DM: You have talked a lot about coalitions with other parties, what about the Lib Dems?  From what you are saying, would the Lib Dems more naturally like to rescue Ed Miliband from the SNP, if he’s got the numbers, you’ve got the numbers, let’s do business, let’s go into coalition?  

PADDY ASHDOWN: We’ve made it very clear, we will always work in the national interest and we will always work for stability so the first question is, to whom the British people give the mandate to govern, we will work with them in order to create a coalition in order to give this country the stability it needs to finish the job to which we have set our hand.  I make it very clear however that we would not do a coalition as indeed Nick has made it clear, we will not do a coalition with anybody who wants to wreck our economy by borrowing too much or to wreck our public services and our society by cutting too much.  

DM: So that rules out Labour and the SNP?

PADDY ASHDOWN: Well Labour want to borrow an extra £72 billion, the SNP want to borrow an extra £181 billion. Let me tell you what that is, that is a primary school every other day in Britain.  No, we will not do a coalition which will wreck our economy by too much borrowing, Mr Miliband’s plans do not have any date set for getting rid of the deficit so any conditions of a deal with Mr Miliband, as with Mr Cameron, would be one, they don’t wreck the economy and two, they don’t wreck society.

DM: Let me end on one very specific question about one of your former MPs standing at the moment, Danny Alexander is seen as having done great service for the party, has been a great success there in the Treasury.  Now he is fighting for his life in his seat, if he doesn’t make it would you like to see him still playing a role in government if you in a coalition?

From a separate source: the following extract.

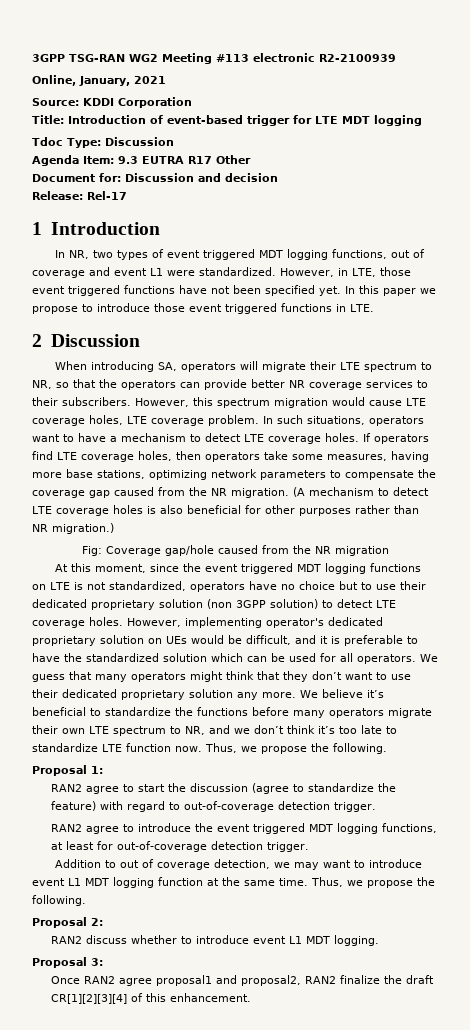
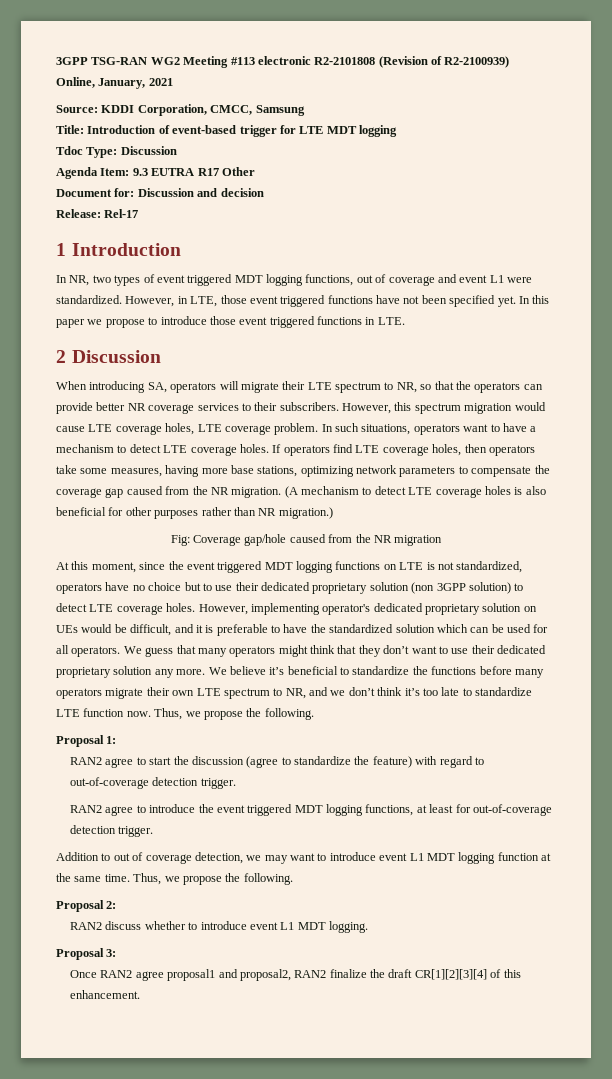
[319,54,396,62] R2-2100939 -> [314,56,510,68] R2-2101808 (Revision of R2-2100939)
[118,97,192,108] Corporation -> [137,104,305,116] Corporation, CMCC, Samsung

PADDY ASHDOWN: Listen, Danny Alexander is extremely gifted, he is going to win his seat.  I have seen the figures and I can tell you that hands down but let me just say one thing however because it’s important …

DM: But would you like to see him in the House of Lords?  

PADDY ASHDOWN: I would like to see Danny in any position that could ensure he is making a contribution to British politics and the best place for him to do that is in the Commons having represented his seat and representing it after the next election too.

DM: All right, Paddy Ashdown, thank you very much, very good to see you.